Entries taken from a collection

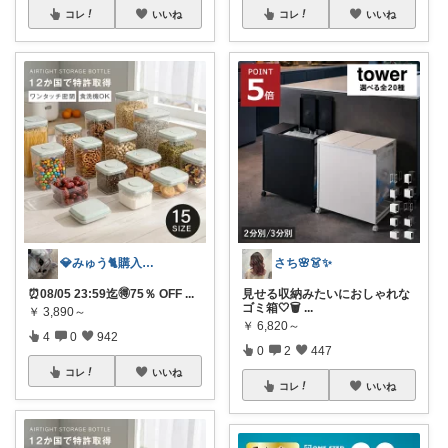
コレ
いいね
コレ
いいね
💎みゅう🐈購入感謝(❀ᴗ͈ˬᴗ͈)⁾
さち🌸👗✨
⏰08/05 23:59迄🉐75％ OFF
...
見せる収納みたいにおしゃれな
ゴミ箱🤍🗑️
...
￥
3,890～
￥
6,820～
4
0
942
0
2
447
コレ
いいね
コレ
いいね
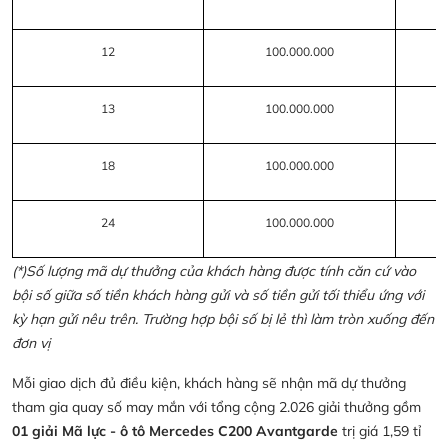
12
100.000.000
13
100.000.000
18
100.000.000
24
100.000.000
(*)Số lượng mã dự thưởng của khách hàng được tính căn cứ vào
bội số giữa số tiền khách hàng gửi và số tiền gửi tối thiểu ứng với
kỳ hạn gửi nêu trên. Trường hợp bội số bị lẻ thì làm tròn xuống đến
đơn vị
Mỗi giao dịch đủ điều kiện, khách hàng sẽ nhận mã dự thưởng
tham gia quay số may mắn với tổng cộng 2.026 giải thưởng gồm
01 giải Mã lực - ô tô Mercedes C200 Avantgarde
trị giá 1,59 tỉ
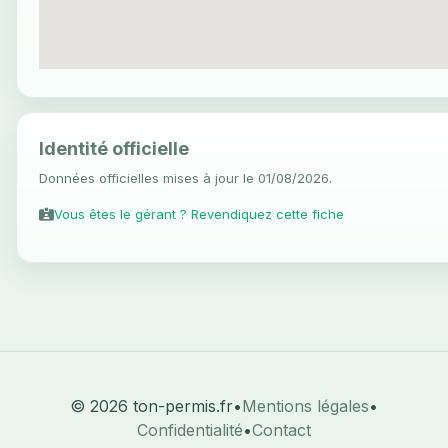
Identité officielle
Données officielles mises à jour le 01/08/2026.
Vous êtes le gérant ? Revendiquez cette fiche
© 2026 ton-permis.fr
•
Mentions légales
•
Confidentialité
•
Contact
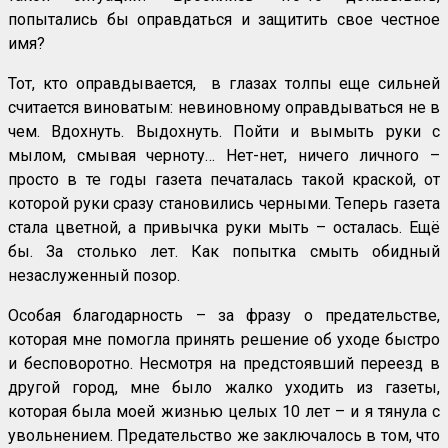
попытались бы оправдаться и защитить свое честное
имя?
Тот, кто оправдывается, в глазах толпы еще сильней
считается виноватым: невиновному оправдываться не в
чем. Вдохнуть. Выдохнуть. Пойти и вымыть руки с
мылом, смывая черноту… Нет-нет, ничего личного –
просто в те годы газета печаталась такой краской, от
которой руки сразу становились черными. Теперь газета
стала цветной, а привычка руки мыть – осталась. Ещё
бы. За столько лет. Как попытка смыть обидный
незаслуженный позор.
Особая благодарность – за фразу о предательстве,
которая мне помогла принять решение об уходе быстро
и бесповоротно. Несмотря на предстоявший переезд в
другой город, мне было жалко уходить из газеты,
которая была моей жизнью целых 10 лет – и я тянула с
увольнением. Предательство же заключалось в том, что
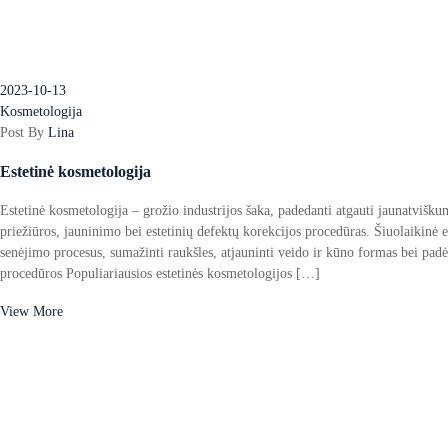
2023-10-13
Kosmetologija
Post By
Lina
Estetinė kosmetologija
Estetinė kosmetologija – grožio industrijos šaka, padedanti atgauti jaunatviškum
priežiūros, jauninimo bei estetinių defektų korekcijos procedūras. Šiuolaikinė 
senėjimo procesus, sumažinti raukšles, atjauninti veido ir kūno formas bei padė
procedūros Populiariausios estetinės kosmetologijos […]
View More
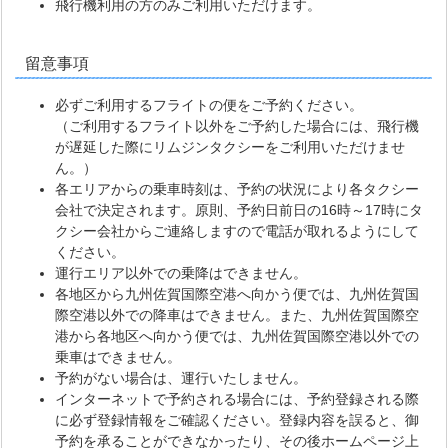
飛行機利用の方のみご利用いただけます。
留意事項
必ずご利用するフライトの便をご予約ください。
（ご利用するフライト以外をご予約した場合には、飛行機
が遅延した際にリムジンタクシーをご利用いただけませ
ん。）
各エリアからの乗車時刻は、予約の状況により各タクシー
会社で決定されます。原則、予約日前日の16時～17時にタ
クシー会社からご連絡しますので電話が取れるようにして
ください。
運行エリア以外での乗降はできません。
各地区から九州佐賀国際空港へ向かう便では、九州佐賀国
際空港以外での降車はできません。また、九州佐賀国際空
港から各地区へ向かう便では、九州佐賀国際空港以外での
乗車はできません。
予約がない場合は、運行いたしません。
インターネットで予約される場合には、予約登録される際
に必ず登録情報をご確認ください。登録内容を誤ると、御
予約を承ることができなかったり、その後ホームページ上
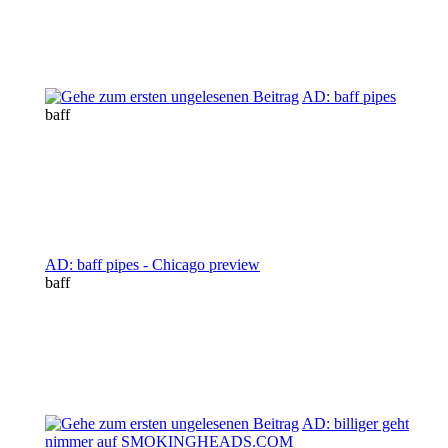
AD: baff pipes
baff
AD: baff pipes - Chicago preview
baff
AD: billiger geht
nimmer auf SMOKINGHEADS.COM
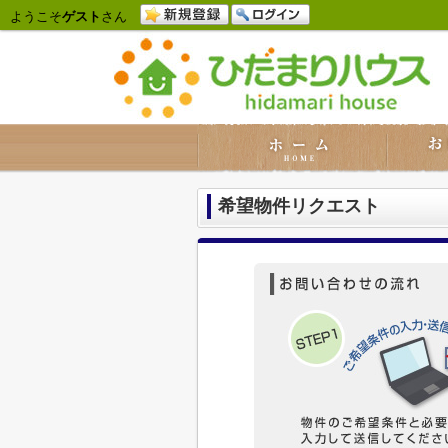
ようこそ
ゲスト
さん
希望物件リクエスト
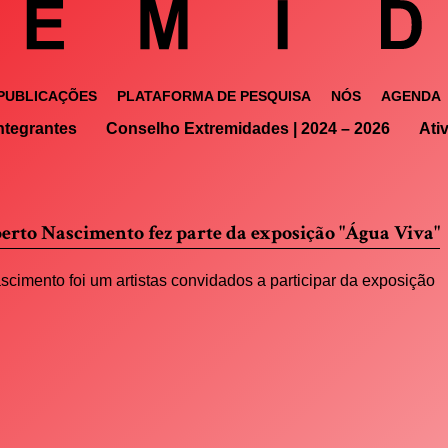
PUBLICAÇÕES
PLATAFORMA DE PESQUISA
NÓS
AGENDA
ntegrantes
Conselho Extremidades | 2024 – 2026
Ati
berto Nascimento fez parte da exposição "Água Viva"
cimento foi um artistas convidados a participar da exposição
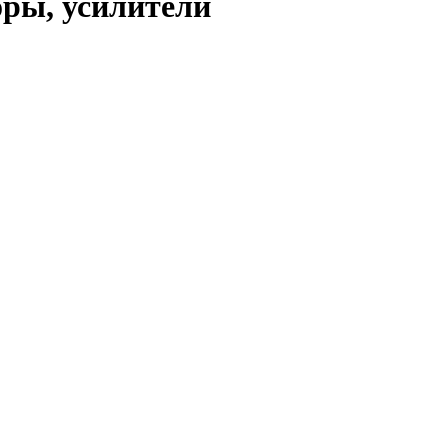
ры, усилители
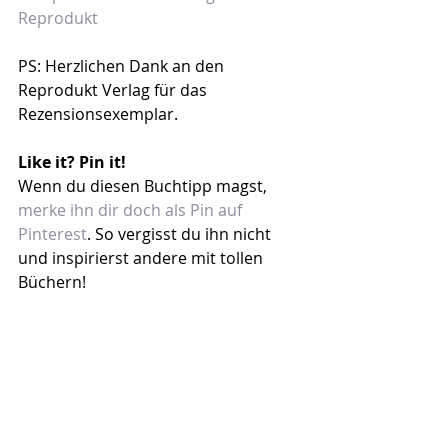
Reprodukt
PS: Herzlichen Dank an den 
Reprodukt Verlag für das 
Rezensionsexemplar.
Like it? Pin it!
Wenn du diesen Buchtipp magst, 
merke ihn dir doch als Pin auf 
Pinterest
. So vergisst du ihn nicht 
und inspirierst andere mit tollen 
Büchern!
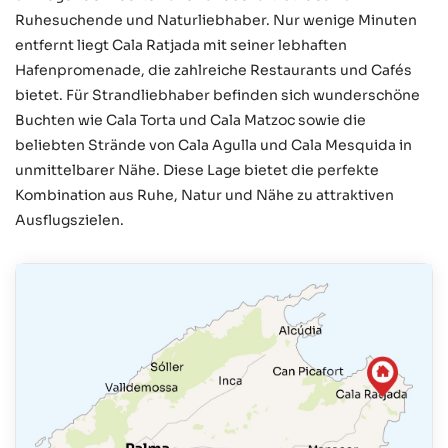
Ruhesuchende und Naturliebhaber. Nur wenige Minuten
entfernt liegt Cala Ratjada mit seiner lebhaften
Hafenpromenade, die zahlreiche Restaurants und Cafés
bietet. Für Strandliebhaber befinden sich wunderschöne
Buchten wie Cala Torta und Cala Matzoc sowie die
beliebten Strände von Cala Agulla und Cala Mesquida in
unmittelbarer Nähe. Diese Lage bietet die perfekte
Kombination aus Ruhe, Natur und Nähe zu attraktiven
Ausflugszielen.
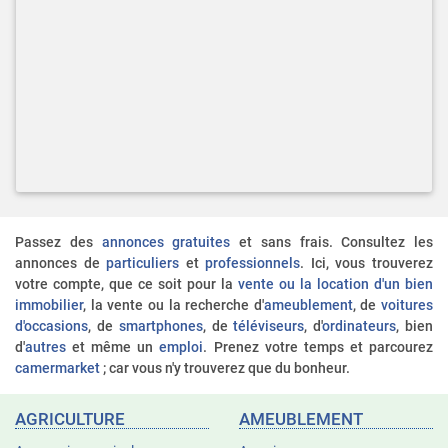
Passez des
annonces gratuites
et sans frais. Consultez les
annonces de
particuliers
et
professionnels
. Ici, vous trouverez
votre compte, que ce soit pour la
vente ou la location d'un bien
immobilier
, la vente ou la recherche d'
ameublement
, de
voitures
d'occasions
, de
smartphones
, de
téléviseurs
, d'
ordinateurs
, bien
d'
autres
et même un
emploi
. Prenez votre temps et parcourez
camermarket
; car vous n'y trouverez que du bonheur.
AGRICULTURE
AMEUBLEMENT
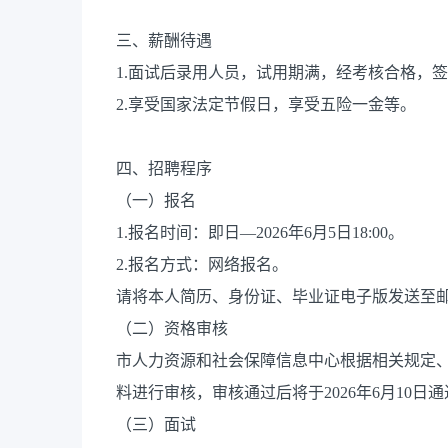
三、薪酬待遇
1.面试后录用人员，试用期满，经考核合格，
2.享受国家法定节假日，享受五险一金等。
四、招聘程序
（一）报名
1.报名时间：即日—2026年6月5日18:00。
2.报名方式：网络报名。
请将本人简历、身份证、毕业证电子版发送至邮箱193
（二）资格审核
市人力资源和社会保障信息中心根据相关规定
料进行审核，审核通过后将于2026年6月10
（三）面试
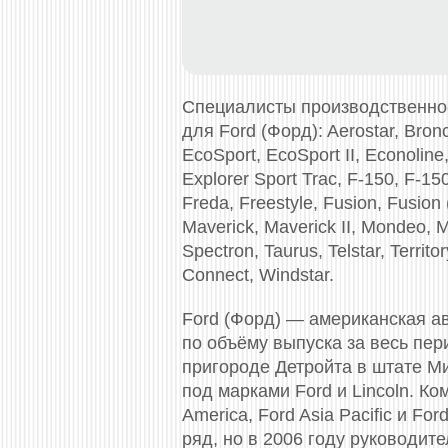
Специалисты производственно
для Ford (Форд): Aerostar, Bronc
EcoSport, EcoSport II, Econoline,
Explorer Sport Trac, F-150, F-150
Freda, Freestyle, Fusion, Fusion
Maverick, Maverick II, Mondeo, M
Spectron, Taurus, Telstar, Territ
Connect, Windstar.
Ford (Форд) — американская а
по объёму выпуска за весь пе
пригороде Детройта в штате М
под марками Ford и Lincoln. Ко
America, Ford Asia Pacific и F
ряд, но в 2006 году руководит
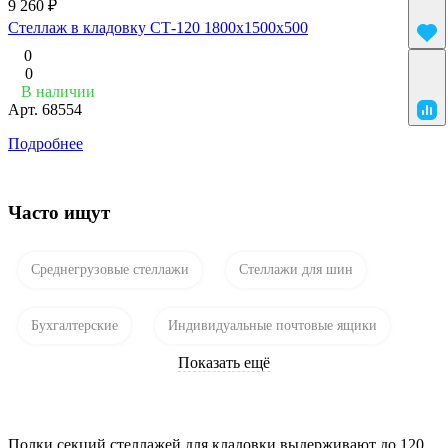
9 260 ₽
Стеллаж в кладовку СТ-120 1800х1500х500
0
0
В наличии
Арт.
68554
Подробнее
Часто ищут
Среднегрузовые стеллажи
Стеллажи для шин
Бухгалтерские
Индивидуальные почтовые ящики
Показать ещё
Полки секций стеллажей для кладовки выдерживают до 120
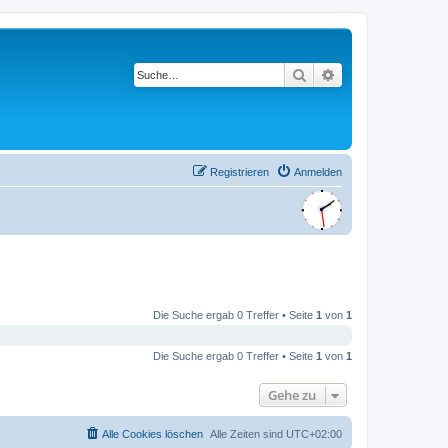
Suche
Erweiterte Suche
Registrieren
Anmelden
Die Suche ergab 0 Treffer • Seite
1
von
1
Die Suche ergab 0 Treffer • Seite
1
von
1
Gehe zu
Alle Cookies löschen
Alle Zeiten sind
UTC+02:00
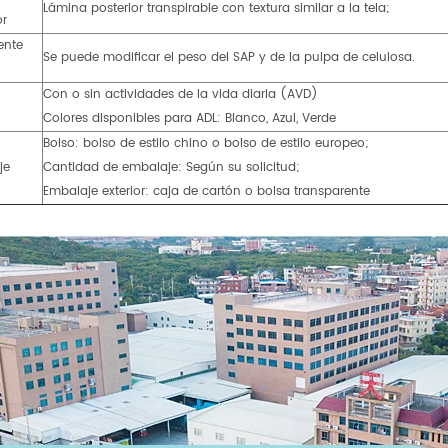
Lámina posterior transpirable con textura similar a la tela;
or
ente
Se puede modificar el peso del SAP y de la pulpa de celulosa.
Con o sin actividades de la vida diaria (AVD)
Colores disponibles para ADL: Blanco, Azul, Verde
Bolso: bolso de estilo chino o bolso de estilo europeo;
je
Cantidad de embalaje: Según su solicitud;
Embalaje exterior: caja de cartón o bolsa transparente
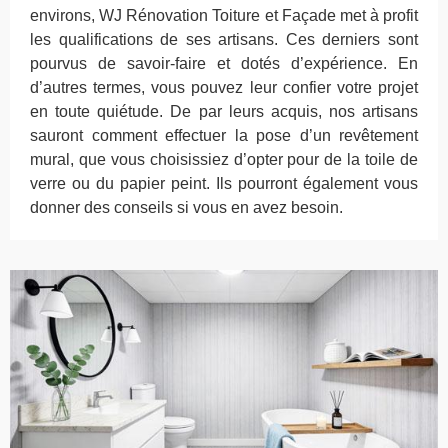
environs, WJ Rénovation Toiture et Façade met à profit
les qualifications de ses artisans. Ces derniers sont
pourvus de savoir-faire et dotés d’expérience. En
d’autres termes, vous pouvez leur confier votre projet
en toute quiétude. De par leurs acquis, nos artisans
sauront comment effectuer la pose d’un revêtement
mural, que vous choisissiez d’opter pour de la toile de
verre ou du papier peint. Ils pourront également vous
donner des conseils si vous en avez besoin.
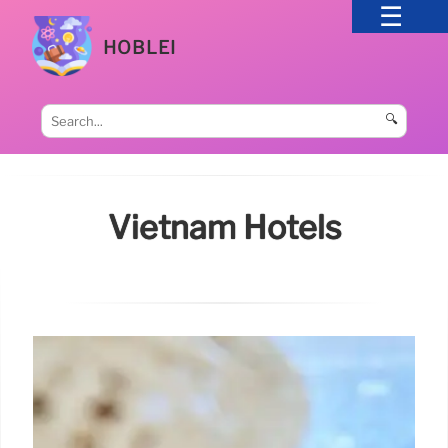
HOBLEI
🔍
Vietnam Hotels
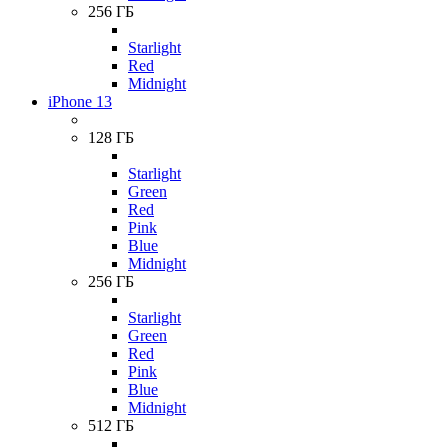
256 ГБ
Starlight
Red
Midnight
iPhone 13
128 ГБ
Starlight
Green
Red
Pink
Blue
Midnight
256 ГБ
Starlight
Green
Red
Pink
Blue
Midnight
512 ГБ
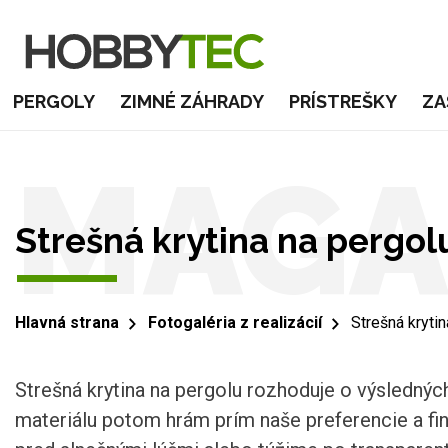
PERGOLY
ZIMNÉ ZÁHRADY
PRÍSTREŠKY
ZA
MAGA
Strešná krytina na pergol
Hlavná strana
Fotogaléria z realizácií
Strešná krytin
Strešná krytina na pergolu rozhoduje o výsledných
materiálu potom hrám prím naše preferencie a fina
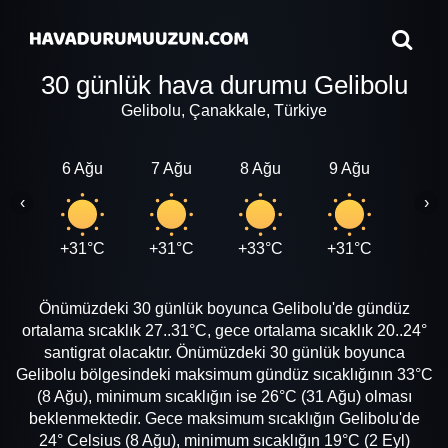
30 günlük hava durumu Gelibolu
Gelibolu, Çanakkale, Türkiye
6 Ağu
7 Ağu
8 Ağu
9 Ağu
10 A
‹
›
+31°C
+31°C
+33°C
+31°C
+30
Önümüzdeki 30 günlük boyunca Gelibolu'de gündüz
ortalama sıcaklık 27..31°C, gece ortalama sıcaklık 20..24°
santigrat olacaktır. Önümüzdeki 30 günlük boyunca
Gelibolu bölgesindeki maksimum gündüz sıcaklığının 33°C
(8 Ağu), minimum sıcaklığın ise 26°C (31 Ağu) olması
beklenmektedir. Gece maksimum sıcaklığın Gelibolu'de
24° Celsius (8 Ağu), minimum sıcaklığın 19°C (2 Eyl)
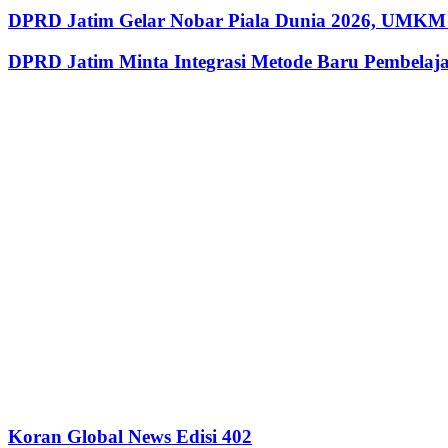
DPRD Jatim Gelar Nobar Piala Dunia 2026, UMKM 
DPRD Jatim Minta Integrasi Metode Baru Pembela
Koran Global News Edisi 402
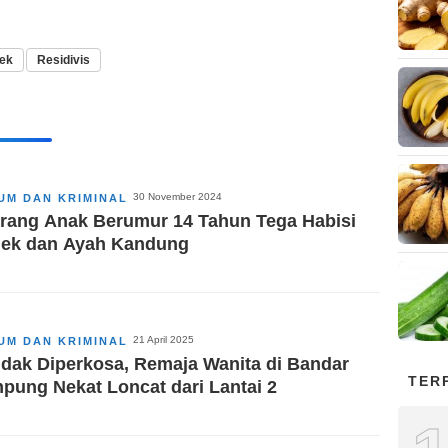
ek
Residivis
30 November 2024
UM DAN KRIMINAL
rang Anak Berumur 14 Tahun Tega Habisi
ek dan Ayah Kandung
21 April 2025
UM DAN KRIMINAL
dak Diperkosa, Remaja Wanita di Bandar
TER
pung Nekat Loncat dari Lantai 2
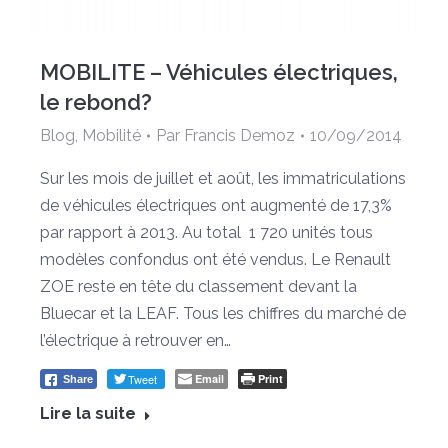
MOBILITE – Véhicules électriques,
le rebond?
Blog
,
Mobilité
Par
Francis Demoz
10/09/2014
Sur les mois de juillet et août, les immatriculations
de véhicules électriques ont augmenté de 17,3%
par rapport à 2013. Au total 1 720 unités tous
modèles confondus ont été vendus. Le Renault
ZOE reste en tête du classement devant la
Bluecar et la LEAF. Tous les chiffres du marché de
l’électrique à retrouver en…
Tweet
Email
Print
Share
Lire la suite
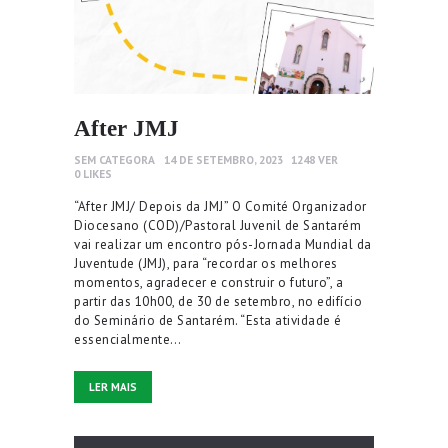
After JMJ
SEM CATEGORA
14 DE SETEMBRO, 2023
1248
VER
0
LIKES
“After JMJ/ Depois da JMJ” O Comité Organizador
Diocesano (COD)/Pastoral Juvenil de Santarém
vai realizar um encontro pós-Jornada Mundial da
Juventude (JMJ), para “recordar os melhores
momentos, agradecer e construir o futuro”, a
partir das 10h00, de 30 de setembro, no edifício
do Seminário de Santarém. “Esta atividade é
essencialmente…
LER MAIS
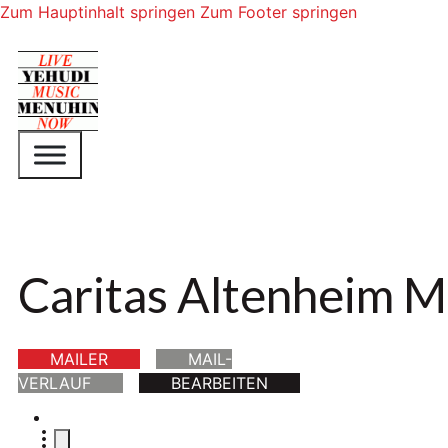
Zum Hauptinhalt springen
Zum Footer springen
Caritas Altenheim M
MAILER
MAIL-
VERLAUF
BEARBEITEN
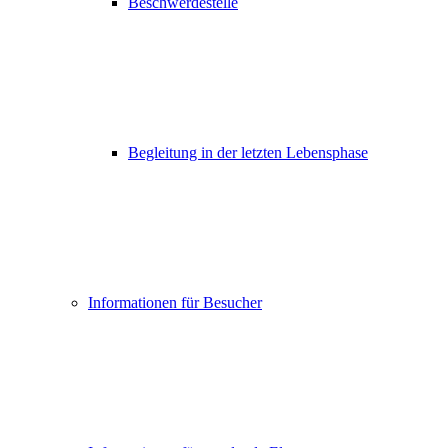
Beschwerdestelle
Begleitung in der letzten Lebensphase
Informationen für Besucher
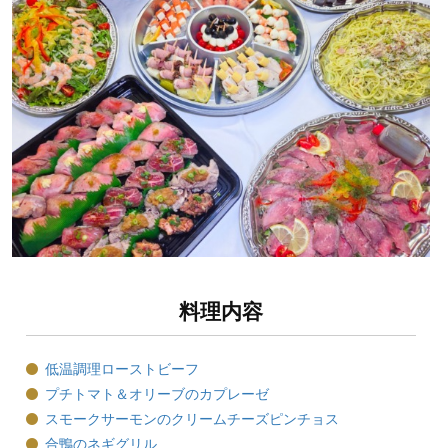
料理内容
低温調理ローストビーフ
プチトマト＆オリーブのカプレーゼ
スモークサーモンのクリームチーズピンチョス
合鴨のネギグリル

## [Exercise details]
Output only the lines running from the top of the data above to the line with "Vous êtes le gérant ? Revendiquez cette fiche", inclusive, word for word and without pictures.

## [Answer for this exercise]
コレ
いいね
コレ
いいね
💎みゅう🐈購入感謝(❀ᴗ͈ˬᴗ͈)⁾
さち🌸👗✨
⏰08/05 23:59迄🉐75％ OFF
...
見せる収納みたいにおしゃれな
ゴミ箱🤍🗑️
...
￥
3,890～
￥
6,820～
4
0
942
0
2
447
コレ
いいね
コレ
いいね
12
100.000.000
13
100.000.000
18
100.000.000
24
100.000.000
(*)Số lượng mã dự thưởng của khách hàng được tính căn cứ vào
bội số giữa số tiền khách hàng gửi và số tiền gửi tối thiểu ứng với
kỳ hạn gửi nêu trên. Trường hợp bội số bị lẻ thì làm tròn xuống đến
đơn vị
Mỗi giao dịch đủ điều kiện, khách hàng sẽ nhận mã dự thưởng
tham gia quay số may mắn với tổng cộng 2.026 giải thưởng gồm
01 giải Mã lực - ô tô Mercedes C200 Avantgarde
trị giá 1,59 tỉ
Identité officielle
Données officielles mises à jour le 01/08/2026.
Vous êtes le gérant ? Revendiquez cette fiche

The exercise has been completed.